Sport: Soccer
Born: December 1, 1897
Died: May 27, 1985
Town: Kearny, New Jersey
Archibald McPherson Stark was born December 1, 1897 in Glasgow Scotland. He and his brother Tommy moved to Kearny, NJ with their parents in 1911. The brothers joined the local youth club, the West Hudson Juniors, and brought their imported skills to the back line. Archie was quick, clever and coordinated and by the fall he was being paid to play for the Kearny Scots (aka the Scottish-Americans), a founding member of the National Association Football League (NAFBL). He became their top scoring and playmaking forward and, at 17, led them to victory in the 1914–15 American Cup. The Scots defeated Brooklyn Celtic in Newark’s Bartell Park, 1–0, with Archie scoring the match-winner. Tommy was a midfielder on the winning team.

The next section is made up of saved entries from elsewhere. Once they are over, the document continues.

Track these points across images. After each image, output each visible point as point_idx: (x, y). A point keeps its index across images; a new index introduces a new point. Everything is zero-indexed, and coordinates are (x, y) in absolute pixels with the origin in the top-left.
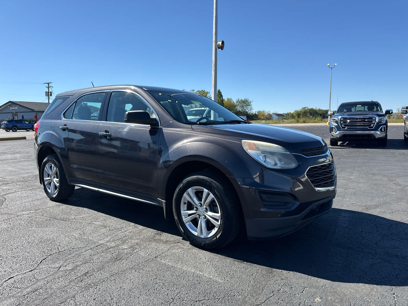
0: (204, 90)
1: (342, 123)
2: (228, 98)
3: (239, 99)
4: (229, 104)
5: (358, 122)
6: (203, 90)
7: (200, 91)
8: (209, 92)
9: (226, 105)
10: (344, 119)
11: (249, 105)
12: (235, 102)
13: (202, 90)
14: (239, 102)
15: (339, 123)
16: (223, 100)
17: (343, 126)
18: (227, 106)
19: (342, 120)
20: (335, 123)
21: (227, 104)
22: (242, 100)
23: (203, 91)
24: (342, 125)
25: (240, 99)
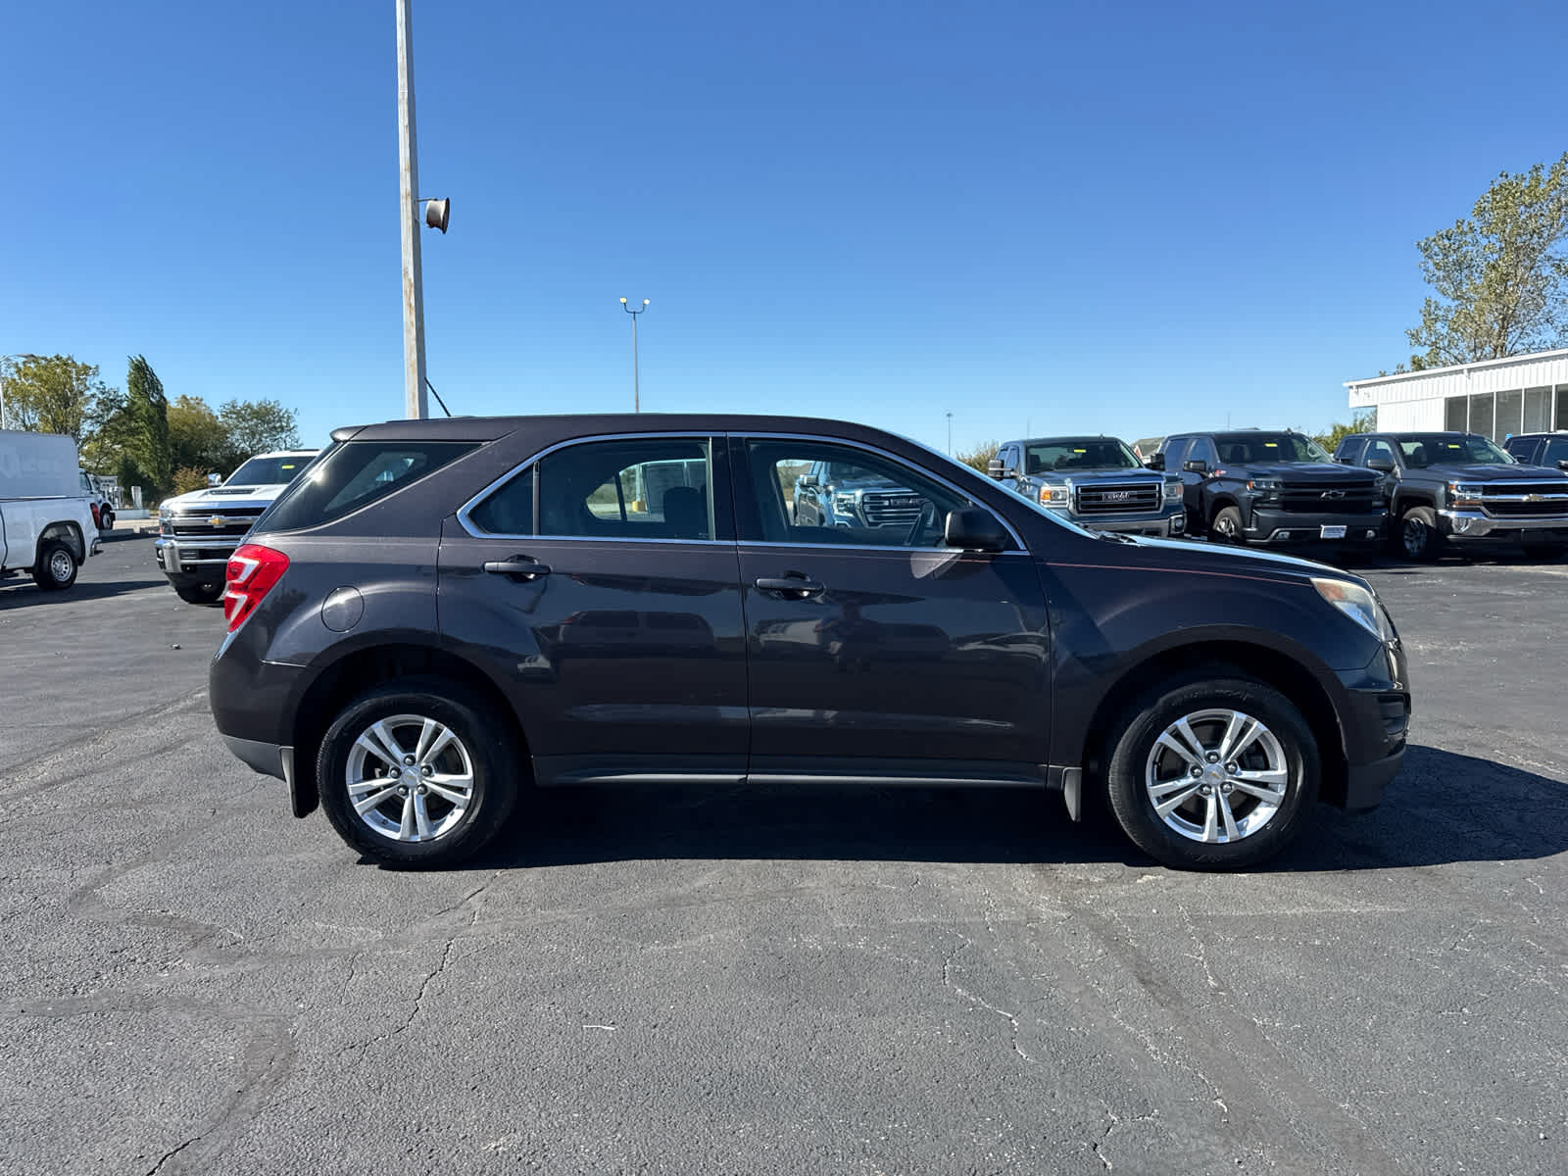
0: (69, 358)
1: (867, 510)
2: (184, 397)
3: (234, 402)
4: (191, 422)
5: (912, 506)
6: (65, 357)
7: (45, 359)
8: (97, 367)
9: (177, 425)
10: (871, 498)
11: (282, 427)
12: (216, 413)
13: (58, 358)
14: (238, 413)
15: (858, 511)
16: (161, 406)
17: (871, 520)
18: (183, 432)
19: (866, 501)
20: (845, 510)
21: (185, 423)
22: (249, 406)
23: (66, 364)
24: (868, 516)
25: (240, 404)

It was not unusual during this time for top stars to follow the money and coalesce on deep-pocketed factory teams. Sure enough, the 1916–17 season found Archie playing in Bayonne for Babcock & Wilcox, whose boilers powered everything from battleships to Edison’s laboratory.
After America entered World War I, Archie enlisted and saw action in France. Upon his return, he joined the powerhouse Paterson FC team that made it to the finals of the National Challenge Cup, losing to Bethlehem Steel. After the tournament, he was hired to join the Bethlehem team on a 1919 playing tour of Denmark and Sweden.
Archie’s next stop found him on the Erie AA club back in his hometown of Kearny. Erie won the NAFBL championship—or so it seemed, until the big-wigs at Bethlehem Steel appealed to the league, which reversed its decision and handed the title to Archie’s previous club.
The NAFBL gave way to the better-funded American Soccer League in the 1920s and Archie signed with the New York Field Club. In three years with the NYFC, he scored 45 goals. Bearing down on goal from the right wing in the days before the offside rule was loosened, he was a man who had to be watched like a hawk at all times.
Archie, now in his athletic prime in the 1920s, was regarded as pro soccer’s most dangerous scorer. He commanded a handsome salary and—although he was a level below other Golden Age sports legends like Babe Ruth, Jack Dempsey and Gertrude Ederle—among America’s recent immigrant population, his name and his game were very well known. Archie’s star continued to rise in 1924, when he rejoined Bethlehem Steel. The Steelworkers, as their fans called them, shifted Archie to the center-forward position and surrounded him with well-paid, experienced Scottish internationals. The result was 67 goals in 44 games (including 8 hat tricks) during the 1924–25 season. To this day, no professional has ever amassed more three-goal games in a professional season. Archie actually had 10 hat tricks if you count a pair of three-goal outbursts in the ASL playoffs.
The following year, Archie led Bethlehem Steel to the National Challenge Cup title, netting a hat trick in the finals—a 7–2 win over the club sponsored by Ben Millers Hat Co. in St. Louis. During his time with the Steelworkers, Archie also played twice for the US national team, both times against Canada, scoring 5 times in the two contests.
In 1930, Archie declined to join Team USA for the 1930 World Cup, in Uruguay. It’s one of soccer’s great “what-ifs”—the Americans were impressive in the tournament but lacked the speed and finesse needed to deal with Argentina in the semifinals.
By this point, thanks to Archie and other stars, soccer was actually developing a fan base among professional sports fans in America. There was money to be made in the game—not just by team owners but by overseas players, who were beginning to cross the Atlantic in search of fatter ASL paychecks in the 1920s. Where there is money, however, there is often a struggle for power. And so it was that the ASL and US Football Association, backed by FIFA, began squabbling. As the sport’s premier club, Bethlehem Steel was caught in the middle of the “Soccer War.” It was a war with no winners, as politics and the onset of the Great Depression destroyed the game’s momentum in America for two generations.
Bethlehem Steel dumped its team in 1930 and Archie joined the Newark Americans, playing with the club until the ASL folded in 1933. The league’s records went into a dumpster, so no one knows how many more goals Archie scored in his waning years. In 1933–34, Archie suited up for the Kearny Irish, who won the championship of the re-booted American Soccer League. He shared the ASL scoring title with Razzo Carroll, more than 10 years his junior, who played for his old club, the Kearny Scots.
Archie gave up soccer by the end of the 1930s and attended to his business interests. In 1950, a group of the sport’s old-timers established the National Soccer Hall of Fame. It would not occupy a physical space for another 41 years, but its first class of inductees included Archie and fellow pioneer players Jock Ferguson, Harry Ratican, Billy Gonsalves, Dick Spalding, Sheldon Govier, Millard Lang, Robert Millar and Peter Wilson. Archie lived out his days in Kearny and passed away at 85.